*** Material for this task Section Begins ***

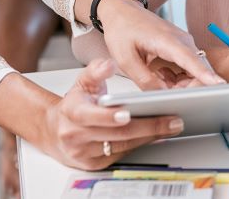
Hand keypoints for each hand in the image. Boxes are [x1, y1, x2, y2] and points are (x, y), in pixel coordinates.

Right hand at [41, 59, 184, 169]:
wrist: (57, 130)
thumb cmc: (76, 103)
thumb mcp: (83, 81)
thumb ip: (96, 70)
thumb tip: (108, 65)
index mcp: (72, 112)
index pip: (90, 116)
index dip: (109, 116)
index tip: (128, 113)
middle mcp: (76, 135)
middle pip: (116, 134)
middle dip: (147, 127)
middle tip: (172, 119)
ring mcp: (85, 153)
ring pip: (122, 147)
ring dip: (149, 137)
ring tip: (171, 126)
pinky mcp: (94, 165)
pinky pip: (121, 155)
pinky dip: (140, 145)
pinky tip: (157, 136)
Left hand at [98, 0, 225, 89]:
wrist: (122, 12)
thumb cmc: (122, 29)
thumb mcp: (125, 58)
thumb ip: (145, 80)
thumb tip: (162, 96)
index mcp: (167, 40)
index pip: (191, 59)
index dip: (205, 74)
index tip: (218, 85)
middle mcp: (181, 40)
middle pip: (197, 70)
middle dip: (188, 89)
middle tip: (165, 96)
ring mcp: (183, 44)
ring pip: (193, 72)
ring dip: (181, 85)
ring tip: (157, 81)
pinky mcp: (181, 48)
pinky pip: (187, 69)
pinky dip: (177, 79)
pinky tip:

*** Material for this task Section Ends ***
*** Material for this task Section Begins ***

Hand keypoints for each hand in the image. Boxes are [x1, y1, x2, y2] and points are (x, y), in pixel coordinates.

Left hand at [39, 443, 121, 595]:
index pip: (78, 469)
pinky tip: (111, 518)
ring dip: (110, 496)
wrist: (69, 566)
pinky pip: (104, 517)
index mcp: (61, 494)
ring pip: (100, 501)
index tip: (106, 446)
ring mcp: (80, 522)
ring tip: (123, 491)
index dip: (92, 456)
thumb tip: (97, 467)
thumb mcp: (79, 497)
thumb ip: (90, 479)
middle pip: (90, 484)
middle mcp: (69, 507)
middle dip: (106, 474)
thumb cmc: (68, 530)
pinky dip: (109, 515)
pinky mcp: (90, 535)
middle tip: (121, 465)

*** Material for this task Section Ends ***
*** Material for this task Section Begins ***

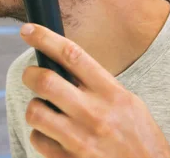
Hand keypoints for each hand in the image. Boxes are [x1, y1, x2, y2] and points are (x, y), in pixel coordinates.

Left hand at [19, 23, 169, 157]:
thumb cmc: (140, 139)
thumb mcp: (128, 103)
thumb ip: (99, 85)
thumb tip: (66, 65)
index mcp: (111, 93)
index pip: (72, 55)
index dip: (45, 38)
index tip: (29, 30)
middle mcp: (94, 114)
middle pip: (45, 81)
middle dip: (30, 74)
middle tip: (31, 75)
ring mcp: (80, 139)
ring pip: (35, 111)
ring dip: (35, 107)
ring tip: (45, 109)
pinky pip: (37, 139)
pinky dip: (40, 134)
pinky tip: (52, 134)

*** Material for this task Section Ends ***

Where a line above holds the word "Left", copy it.

Left hand at [98, 0, 225, 89]:
Left hand at [39, 443, 121, 595]:
Left hand at [19, 23, 169, 157]:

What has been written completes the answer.